Records provided:
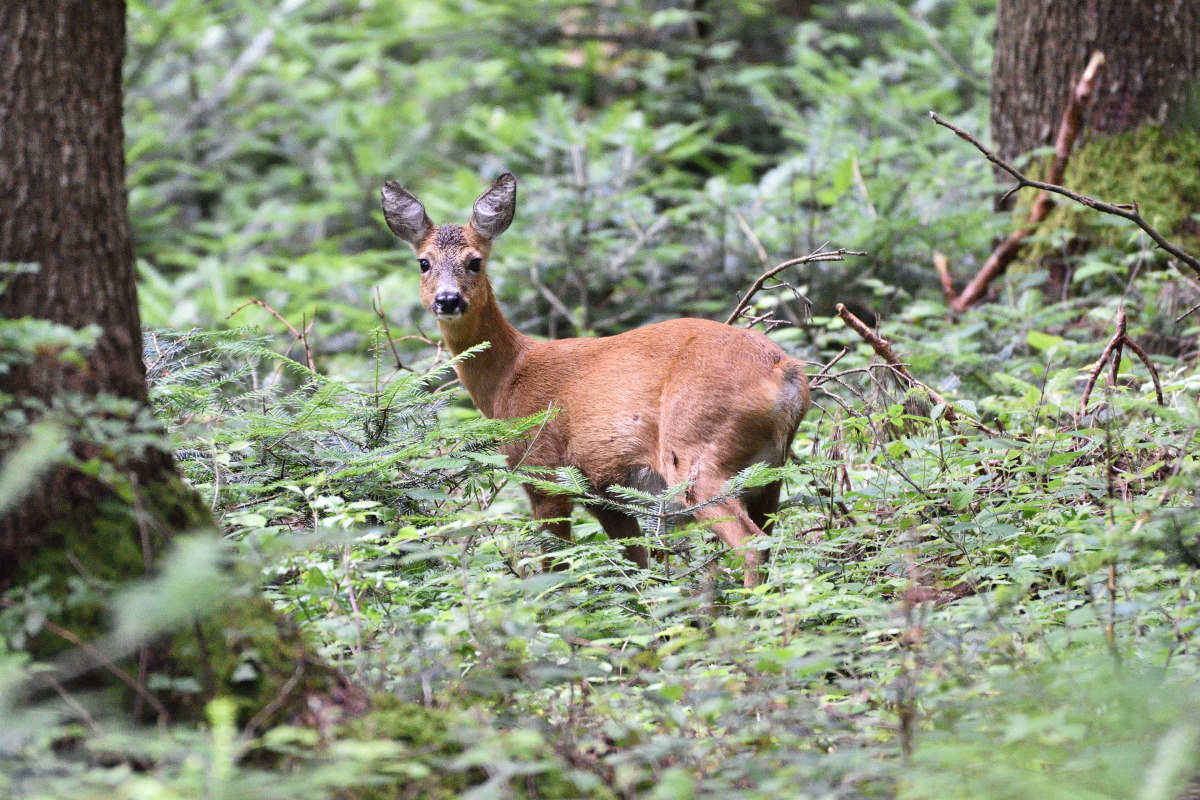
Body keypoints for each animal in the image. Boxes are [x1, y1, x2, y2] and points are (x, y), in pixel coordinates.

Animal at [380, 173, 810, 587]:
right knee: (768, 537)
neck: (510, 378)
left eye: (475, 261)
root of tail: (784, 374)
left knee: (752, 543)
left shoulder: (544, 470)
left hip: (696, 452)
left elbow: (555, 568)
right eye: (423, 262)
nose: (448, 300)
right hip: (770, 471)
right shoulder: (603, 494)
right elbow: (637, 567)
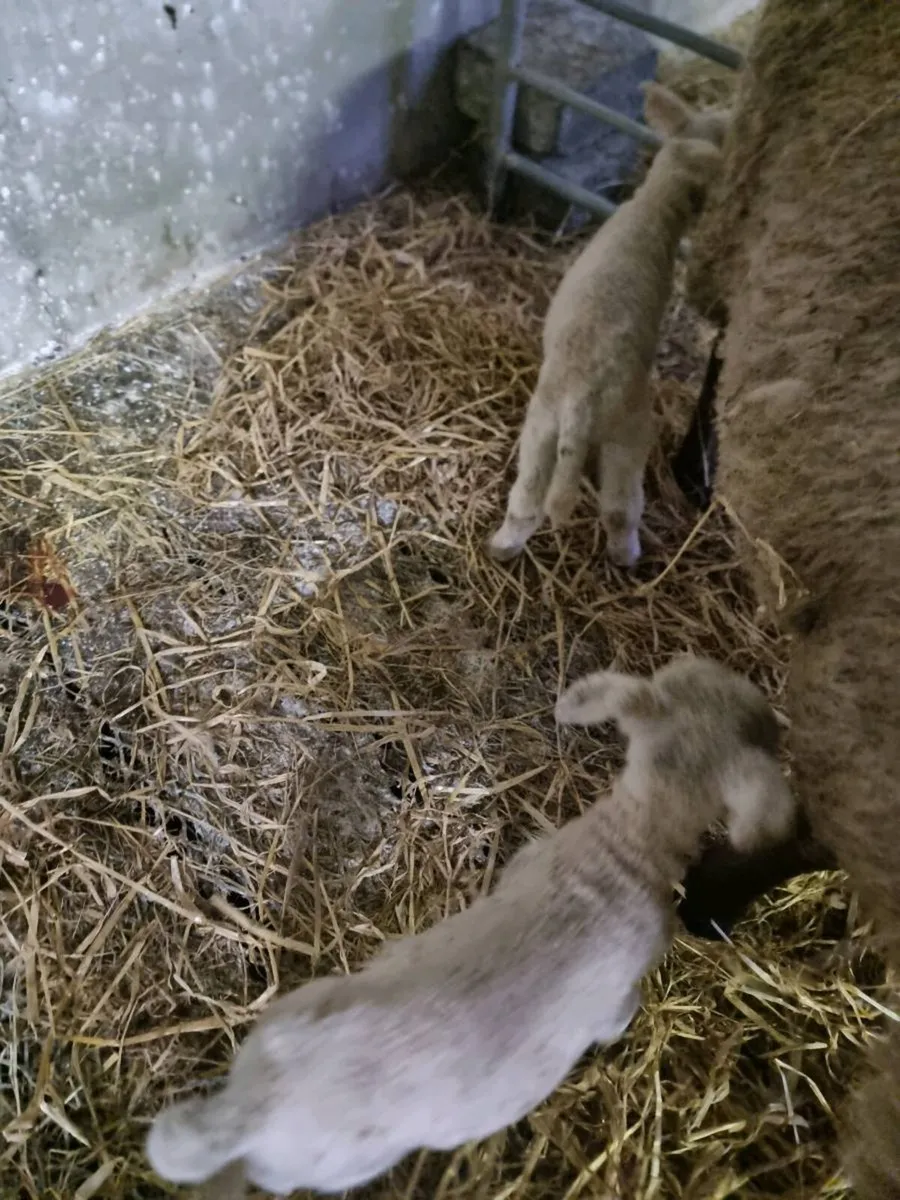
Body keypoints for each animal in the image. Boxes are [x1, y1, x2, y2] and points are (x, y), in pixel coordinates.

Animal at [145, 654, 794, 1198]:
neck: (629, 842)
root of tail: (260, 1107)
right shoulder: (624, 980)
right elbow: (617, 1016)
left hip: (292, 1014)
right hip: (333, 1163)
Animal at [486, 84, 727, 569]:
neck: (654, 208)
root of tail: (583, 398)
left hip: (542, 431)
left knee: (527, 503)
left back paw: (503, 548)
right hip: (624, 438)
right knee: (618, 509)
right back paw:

Problem details:
Copy every entry word for word, but omit the pictures.

Exercise answer:
Body keypoints for each animal in the image. Boxes are [x1, y1, x2, y2] and points are (x, y), in pixel coordinates.

Animal at [380, 173, 810, 587]:
right knee: (768, 537)
neck: (510, 378)
left eye: (475, 261)
root of tail: (784, 374)
left knee: (752, 543)
left shoulder: (544, 470)
left hip: (696, 452)
left elbow: (555, 568)
right eye: (423, 262)
nose: (448, 300)
right hip: (770, 471)
right shoulder: (603, 494)
right elbow: (637, 567)
Body keypoints for each animal in the image. Boxes are [x1, y1, x2, y2] and points are (x, y), in pixel coordinates.

Animal at [145, 654, 794, 1198]:
neck: (629, 842)
root of tail: (260, 1107)
right shoulder: (624, 980)
right elbow: (617, 1016)
left hip: (292, 1014)
right hip: (333, 1163)
Animal at [486, 84, 727, 569]:
neck: (654, 208)
root of tail: (583, 398)
left hip: (542, 431)
left knee: (527, 503)
left back paw: (503, 548)
right hip: (624, 438)
right knee: (618, 509)
right back paw:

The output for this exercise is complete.